(Landmark coordinate records)
=== Begin Enclosure ===

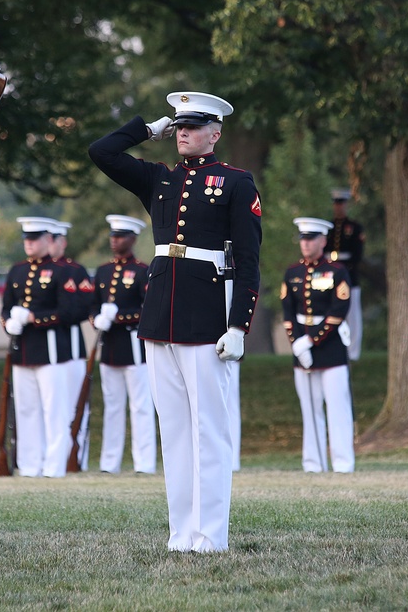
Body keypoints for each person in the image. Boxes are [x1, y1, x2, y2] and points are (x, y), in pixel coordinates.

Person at [89, 91, 262, 552]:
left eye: (194, 124)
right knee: (175, 430)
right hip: (160, 315)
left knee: (209, 429)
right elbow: (101, 151)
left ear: (216, 132)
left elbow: (248, 261)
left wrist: (238, 325)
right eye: (180, 125)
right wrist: (149, 128)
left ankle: (211, 534)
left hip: (207, 315)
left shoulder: (236, 182)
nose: (184, 131)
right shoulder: (158, 179)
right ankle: (181, 533)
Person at [1, 217, 77, 478]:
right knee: (26, 409)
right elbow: (5, 307)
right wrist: (8, 321)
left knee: (54, 410)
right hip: (22, 350)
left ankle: (54, 465)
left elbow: (68, 312)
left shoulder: (60, 271)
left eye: (35, 239)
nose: (29, 244)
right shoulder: (17, 271)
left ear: (48, 240)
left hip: (51, 352)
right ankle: (29, 464)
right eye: (27, 239)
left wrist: (35, 318)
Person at [282, 218, 354, 473]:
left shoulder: (336, 271)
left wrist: (311, 340)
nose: (306, 243)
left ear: (323, 241)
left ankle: (343, 463)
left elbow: (339, 310)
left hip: (330, 346)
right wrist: (297, 344)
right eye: (303, 238)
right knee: (309, 409)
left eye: (311, 239)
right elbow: (288, 312)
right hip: (302, 348)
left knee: (337, 407)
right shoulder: (292, 273)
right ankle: (313, 464)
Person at [92, 214, 156, 474]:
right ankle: (110, 462)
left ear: (133, 238)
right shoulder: (103, 271)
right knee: (113, 406)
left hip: (133, 345)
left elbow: (149, 309)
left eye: (120, 236)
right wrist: (97, 318)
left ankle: (144, 462)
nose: (114, 240)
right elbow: (93, 304)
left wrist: (119, 317)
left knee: (140, 406)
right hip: (110, 346)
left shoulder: (143, 271)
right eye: (112, 235)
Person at [47, 220, 93, 471]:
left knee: (75, 406)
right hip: (48, 350)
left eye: (52, 239)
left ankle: (77, 458)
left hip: (72, 348)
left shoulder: (75, 271)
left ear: (62, 242)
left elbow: (81, 308)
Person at [328, 188, 365, 361]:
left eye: (341, 204)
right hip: (331, 274)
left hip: (349, 274)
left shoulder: (355, 227)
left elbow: (358, 254)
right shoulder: (329, 227)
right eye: (336, 204)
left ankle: (353, 351)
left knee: (352, 315)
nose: (339, 207)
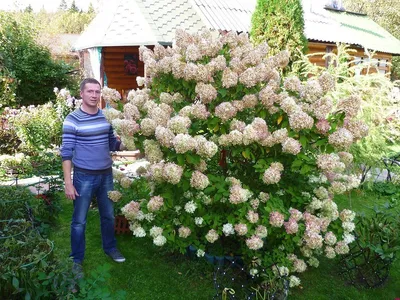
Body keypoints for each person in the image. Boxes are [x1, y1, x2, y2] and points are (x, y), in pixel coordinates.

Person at [60, 78, 125, 276]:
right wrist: (68, 183)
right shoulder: (72, 120)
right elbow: (66, 153)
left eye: (97, 91)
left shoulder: (106, 117)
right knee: (79, 221)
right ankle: (76, 259)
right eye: (90, 91)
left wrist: (128, 140)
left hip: (106, 175)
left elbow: (112, 144)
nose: (94, 95)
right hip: (83, 177)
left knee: (108, 215)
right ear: (82, 93)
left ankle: (110, 247)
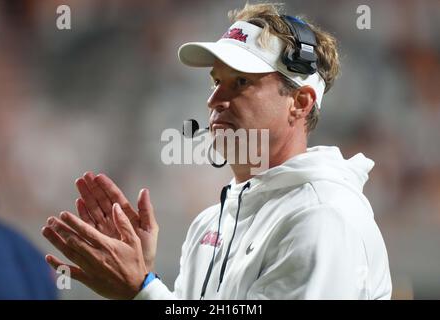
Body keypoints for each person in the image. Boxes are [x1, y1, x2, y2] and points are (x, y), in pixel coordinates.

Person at [41, 3, 392, 299]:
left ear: (300, 102)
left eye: (241, 81)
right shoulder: (211, 222)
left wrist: (143, 290)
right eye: (216, 81)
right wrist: (143, 275)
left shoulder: (322, 217)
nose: (214, 100)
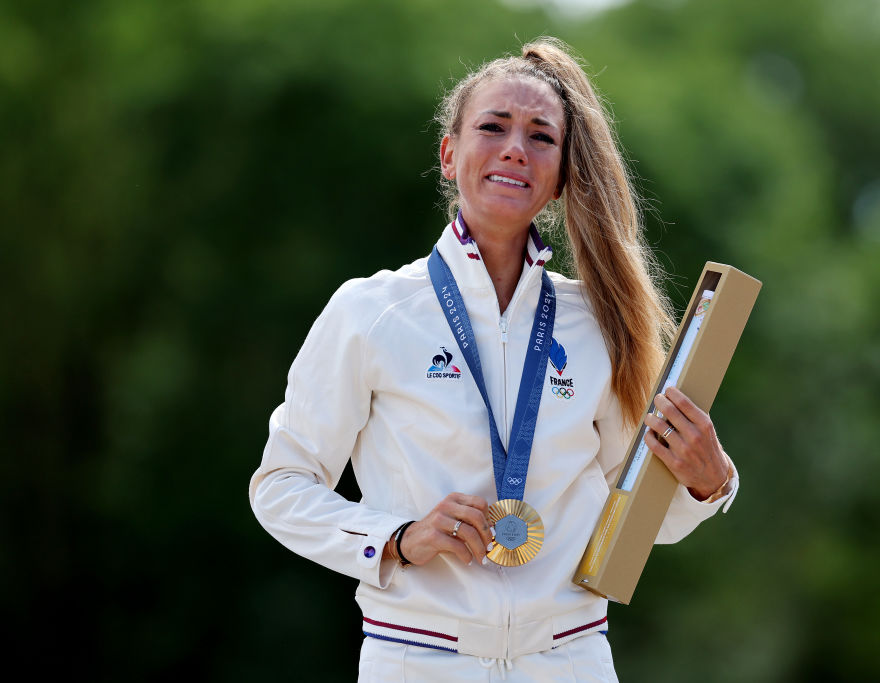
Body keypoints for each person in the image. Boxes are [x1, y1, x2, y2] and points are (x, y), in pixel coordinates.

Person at [249, 37, 737, 682]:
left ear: (562, 176)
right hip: (417, 660)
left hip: (569, 660)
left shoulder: (599, 322)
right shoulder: (371, 311)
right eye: (493, 127)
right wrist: (396, 538)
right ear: (450, 156)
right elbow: (280, 487)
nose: (515, 147)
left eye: (541, 136)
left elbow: (645, 523)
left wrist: (709, 481)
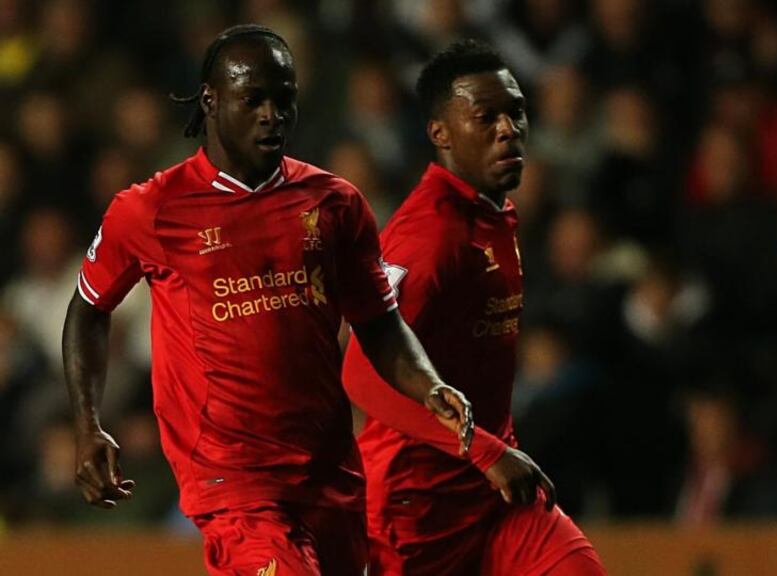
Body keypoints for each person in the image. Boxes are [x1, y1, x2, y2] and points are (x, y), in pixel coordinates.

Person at [61, 25, 473, 576]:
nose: (271, 114)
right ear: (210, 100)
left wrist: (429, 385)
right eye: (253, 98)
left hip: (330, 476)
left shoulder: (335, 204)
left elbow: (379, 322)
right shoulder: (151, 209)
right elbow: (89, 307)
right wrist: (88, 423)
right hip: (234, 485)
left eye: (284, 99)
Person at [343, 40, 606, 576]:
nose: (508, 129)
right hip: (417, 508)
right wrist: (482, 449)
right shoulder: (430, 234)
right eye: (486, 117)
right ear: (439, 133)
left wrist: (491, 453)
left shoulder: (493, 215)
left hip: (496, 494)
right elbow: (361, 370)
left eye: (516, 112)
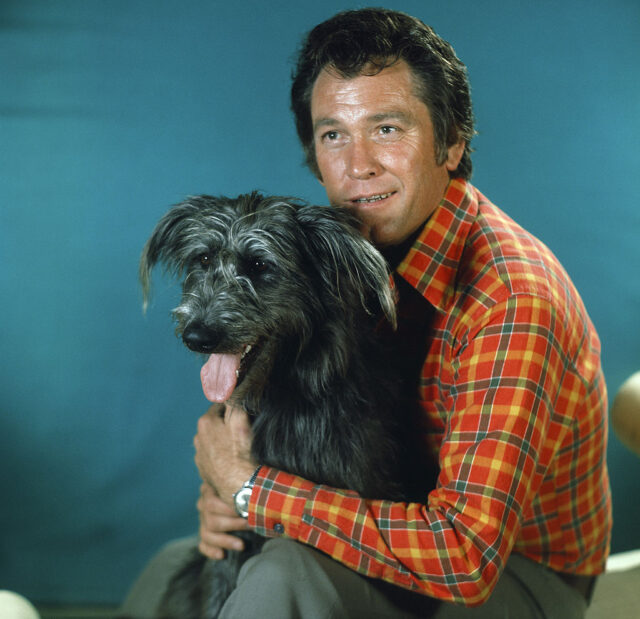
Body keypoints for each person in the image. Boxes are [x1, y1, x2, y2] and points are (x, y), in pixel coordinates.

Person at [122, 8, 611, 618]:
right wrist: (226, 496)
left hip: (514, 577)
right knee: (172, 570)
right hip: (396, 516)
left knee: (278, 575)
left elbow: (466, 558)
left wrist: (250, 490)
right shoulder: (351, 256)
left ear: (452, 141)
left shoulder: (512, 303)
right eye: (333, 135)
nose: (358, 166)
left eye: (387, 128)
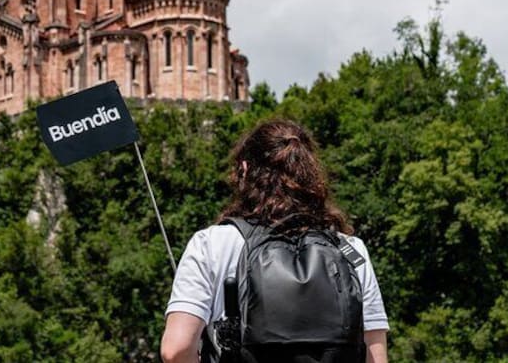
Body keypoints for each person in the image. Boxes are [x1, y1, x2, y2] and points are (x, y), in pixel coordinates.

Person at [161, 118, 389, 363]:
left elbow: (176, 350)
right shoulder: (350, 249)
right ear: (311, 174)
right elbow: (375, 357)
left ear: (244, 170)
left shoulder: (212, 244)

=== End Enclosure ===

» EXERCISE PROMPT
Given the records above, return the lines starting at the one that holds "left knee: (108, 215)" and ending at the one that holds "left hip: (569, 660)", exactly, and nothing besides; leave every picture out.

» RESPONSE TO THIS TASK
left knee: (108, 215)
right ear: (82, 93)
left ankle: (110, 247)
Body keypoints for each person in the image. Boxes are [x1, y1, x2, y2] and points are (x, y), in pixel coordinates.

Person at [41, 3, 392, 299]:
left ear: (300, 102)
left eye: (241, 81)
right shoulder: (211, 222)
left wrist: (143, 290)
right eye: (216, 81)
right wrist: (143, 275)
left shoulder: (322, 217)
nose: (214, 100)
Body keypoints for each person in the image. Boxes are [x1, y1, x2, y2] and points are (x, y), in pixel coordinates.

Person at [249, 37, 737, 682]:
left ear: (562, 176)
right hip: (417, 660)
left hip: (569, 660)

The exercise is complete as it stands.